Did not the TSA, Homeland Security, and the White House (and the jackals in Congress that fund this insanity) anticipate this as an outcome?

There are two possibilities here: either this is official idiocy and arrogance of the highest order or this outcome was anticipated and deemed acceptable.

I don't know the answer...but I do know that as a governmenty agency that works closely with the CIA and FBI, Homeland Security and the TSA have access to hundreds of psychologists and psychiatrists, in their employ, under contract, and available at the drop of a dime.

I am not an expert in child abuse so I asked my friend and colleague Kenneth Wooden for his comment. Wooden is a former journalist and author of the chilling and important book "The Children of Jonestown."

His experience covering the Jonestown story and seeing the hundreds of children's coffins that came back from Guyana motivated him to create a training company that teaches children how to identify and protect themselves from predators. I asked him what he thinks of the TSA's policy of commanding its employees to strip search and conduct full body "pat downs" of small children.

I specifically asked him his opinion of the TSA advising that young children be told that these officially sanctioned intrusions of their bodies are a game.

Wooden's answer follows:

The TSA has crossed the line

As a national child personal safety expert, I submit the TSA crosses the line when it allows the patting down of children for security reasons, cloaked as a game.

The most recent Gallup Poll on childhood abuse revealed that in just one year, more than a million children were sexually and physically abused.
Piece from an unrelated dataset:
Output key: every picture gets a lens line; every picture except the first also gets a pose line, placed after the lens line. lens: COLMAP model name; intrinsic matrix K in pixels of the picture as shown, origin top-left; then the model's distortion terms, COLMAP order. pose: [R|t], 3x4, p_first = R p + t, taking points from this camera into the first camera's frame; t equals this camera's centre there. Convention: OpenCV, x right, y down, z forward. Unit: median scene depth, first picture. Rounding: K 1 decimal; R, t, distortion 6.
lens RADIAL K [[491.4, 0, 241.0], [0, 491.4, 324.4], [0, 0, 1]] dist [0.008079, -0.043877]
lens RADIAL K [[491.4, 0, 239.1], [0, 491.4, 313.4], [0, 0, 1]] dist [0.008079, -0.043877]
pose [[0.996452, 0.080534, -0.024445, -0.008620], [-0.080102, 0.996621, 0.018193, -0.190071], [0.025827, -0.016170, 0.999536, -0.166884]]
Along the same lines, the American Medical Association has referred to the rape and sexual exploitation of women and children as a "violent and silent epidemic." Men increasingly reveal how they were sexually assaulted in their youth, by a rainbow of sexual predators, usually someone they knew.

Given that background - and the number of survivors that have been sexually abused and exploited - it is beyond comprehension how the Homeland Security Agency's TSA can conceive of such insensitive and invasive security checks on our children and youth. Even worse, they want to depict pat downs of children as a game! As an investigative researcher/reporter who has interviewed well over a thousand sexual offenders, I can document that one of the favorite ploys to lure children and youth into sexual abuse is to disguise it as a "game."
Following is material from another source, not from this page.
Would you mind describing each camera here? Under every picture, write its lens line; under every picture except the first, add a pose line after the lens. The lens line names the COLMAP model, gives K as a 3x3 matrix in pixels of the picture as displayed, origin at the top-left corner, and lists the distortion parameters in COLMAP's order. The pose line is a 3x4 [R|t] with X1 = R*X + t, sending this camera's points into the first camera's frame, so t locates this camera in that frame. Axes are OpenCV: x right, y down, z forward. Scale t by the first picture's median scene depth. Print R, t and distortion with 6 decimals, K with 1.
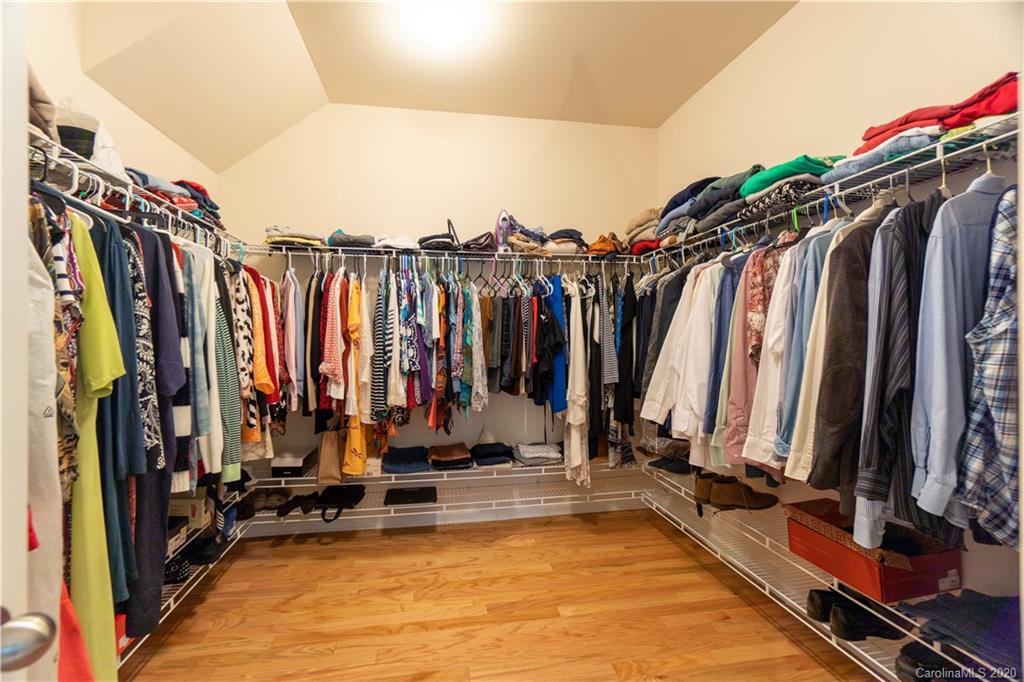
lens RADIAL K [[456.0, 0, 511.0], [0, 456.0, 342.2], [0, 0, 1]] dist [-0.009187, 0.002166]
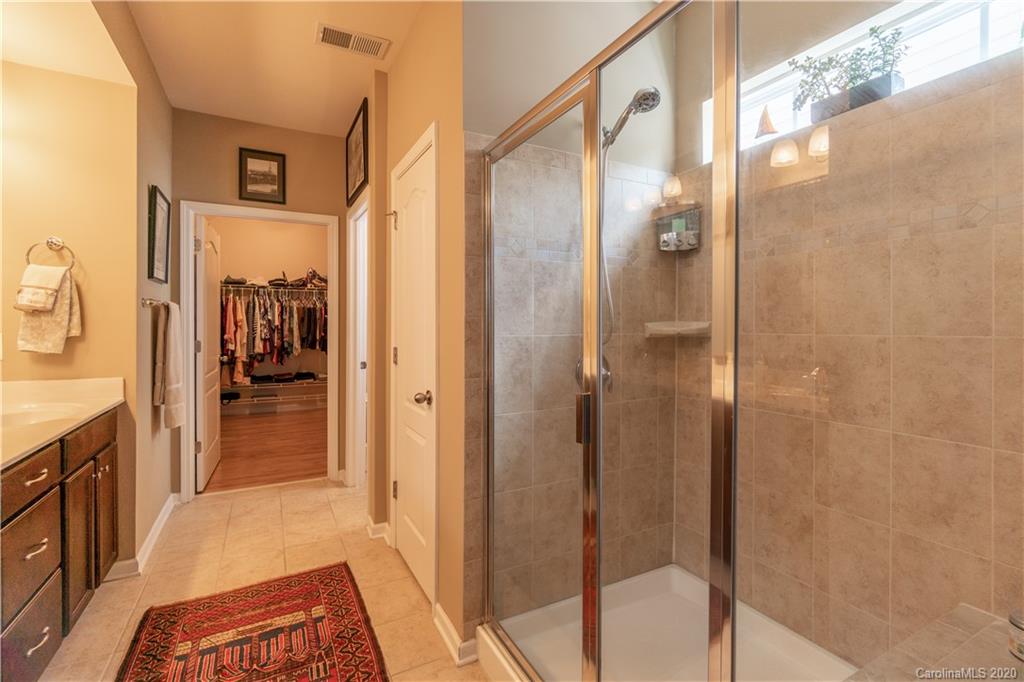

How can experts working at the TSA be so incredibly misinformed and misguided to suggest that full body pat downs for children be portrayed as a game?! To do so is completely contrary to what we in the sexual abuse prevention field have been trying to accomplish for the past thirty years. Such policy could essentially desensitize children to inappropriate touch and ultimately make it easier for sexual offenders to prey on our children. This policy is also incredibly insensitive to the countless victims who have already been traumatized by unwanted touching in their lives and could be re-traumatized by such pat-downs.

In my judgment as a lifelong journalist and child advocate, such unapprised actions by the TSA borders on criminal negligence and, legally speaking, "deliberate indifference to the future emotional well being of millions of victims and the potential for far too many more young victims."

Ken Wooden

Child Lures Prevention

What you can do

Please - if you think this information is important - share this far and wide.

As far as I know, this issue is not being discussed anywhere else in a public forum in America...not in Congress, not in the news media, not in the White House, and not in the self-justifying press conferences of the TSA.

The TSA, and the entire US government White House and Congress, has crossed the line here.

Think long and hard before you agree to allowing the small children in your care to be subjected to these searches.

Let the so-called public servants who conceived of and imposed this system - and now unashamedly defend it - know what you think.